Gwendolyn Brooks was born in 1917, moved as a child to Illinois, and died of breast cancer in Chicago in 2000. She published her first poem when she was 13.
While I've tried not to let this blog be a mirror of what we're doing in class, we read "A Song in the Front Yard," and I couldn't help but admire it. Much of her poetry is on the long side, but if you're looking for more, check her out on the Poetry Foundation (which boasts 35 of her poems) or on Academy of American Poets.
A Song in the Front Yard
I’ve stayed in the front yard all my life.
I want a peek at the back
Where it’s rough and untended and hungry weed grows.
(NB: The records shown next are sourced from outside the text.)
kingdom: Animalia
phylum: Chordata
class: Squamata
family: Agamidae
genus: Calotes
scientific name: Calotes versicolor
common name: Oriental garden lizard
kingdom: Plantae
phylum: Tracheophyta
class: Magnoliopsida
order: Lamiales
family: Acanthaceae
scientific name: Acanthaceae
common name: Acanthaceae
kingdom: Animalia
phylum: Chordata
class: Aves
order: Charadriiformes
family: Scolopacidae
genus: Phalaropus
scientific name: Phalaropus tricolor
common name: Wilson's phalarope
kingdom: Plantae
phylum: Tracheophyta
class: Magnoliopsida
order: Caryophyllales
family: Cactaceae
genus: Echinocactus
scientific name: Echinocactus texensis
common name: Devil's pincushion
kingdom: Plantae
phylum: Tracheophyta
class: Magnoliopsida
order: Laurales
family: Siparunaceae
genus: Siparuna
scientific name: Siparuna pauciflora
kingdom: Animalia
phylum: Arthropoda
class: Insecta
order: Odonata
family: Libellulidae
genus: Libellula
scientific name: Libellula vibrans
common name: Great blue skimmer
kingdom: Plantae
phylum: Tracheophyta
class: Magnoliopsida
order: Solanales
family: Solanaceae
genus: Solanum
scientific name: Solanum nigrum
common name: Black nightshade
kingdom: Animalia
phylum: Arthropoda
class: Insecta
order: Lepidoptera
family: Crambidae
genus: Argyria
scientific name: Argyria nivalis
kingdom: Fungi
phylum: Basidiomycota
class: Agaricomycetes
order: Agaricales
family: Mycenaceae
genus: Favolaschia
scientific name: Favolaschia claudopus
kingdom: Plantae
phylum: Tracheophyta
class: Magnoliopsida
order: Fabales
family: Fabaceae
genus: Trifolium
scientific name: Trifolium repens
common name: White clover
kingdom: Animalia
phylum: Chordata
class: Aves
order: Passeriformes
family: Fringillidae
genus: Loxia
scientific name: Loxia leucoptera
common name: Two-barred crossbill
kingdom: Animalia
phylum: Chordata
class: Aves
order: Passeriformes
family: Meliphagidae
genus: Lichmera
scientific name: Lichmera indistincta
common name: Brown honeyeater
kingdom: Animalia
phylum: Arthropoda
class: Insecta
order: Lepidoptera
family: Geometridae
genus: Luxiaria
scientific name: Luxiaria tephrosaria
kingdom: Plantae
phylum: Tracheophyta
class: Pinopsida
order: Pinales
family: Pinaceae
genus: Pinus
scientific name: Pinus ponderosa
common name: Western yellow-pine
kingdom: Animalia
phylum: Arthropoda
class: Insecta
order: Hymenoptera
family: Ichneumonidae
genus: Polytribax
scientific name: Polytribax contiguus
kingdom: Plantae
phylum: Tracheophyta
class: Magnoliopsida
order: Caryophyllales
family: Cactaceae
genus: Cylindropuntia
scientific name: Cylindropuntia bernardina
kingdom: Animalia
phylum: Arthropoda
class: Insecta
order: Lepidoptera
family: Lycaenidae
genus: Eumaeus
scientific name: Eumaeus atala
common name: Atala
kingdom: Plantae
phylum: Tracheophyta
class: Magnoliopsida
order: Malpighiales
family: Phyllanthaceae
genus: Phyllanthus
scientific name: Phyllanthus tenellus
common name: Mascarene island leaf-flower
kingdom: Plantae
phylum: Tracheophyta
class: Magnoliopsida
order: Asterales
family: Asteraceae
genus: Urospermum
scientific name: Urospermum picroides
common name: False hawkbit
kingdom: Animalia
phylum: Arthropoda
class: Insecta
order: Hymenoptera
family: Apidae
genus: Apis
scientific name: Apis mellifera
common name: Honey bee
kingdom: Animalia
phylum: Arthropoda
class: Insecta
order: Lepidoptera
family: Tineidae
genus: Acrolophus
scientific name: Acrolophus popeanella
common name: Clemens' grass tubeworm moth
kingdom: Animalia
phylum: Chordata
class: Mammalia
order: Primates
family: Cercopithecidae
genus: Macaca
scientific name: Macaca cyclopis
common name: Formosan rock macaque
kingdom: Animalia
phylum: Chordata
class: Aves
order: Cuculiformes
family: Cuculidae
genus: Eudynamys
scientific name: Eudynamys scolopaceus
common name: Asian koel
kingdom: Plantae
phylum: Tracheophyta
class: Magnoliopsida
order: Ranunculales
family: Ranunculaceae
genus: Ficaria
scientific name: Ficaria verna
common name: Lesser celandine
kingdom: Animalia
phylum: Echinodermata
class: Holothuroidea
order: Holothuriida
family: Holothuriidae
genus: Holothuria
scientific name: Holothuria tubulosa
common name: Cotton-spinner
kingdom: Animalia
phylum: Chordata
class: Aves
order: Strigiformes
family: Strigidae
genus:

A girl gets sick of a rose.
I want to go in the back yard now
And maybe down the alley,
To where the charity children play.
I want a good time today.
They do some wonderful things.
They have some wonderful fun.
My mother sneers, but I say it’s fine
How they don’t have to go in at quarter to nine.
My mother, she tells me that Johnnie Mae
Will grow up to be a bad woman.
That George’ll be taken to Jail soon or late
(On account of last winter he sold our back gate).
But I say it’s fine. Honest, I do.
And I’d like to be a bad woman, too,
And wear the brave stockings of night-black lace
And strut down the streets with paint on my face.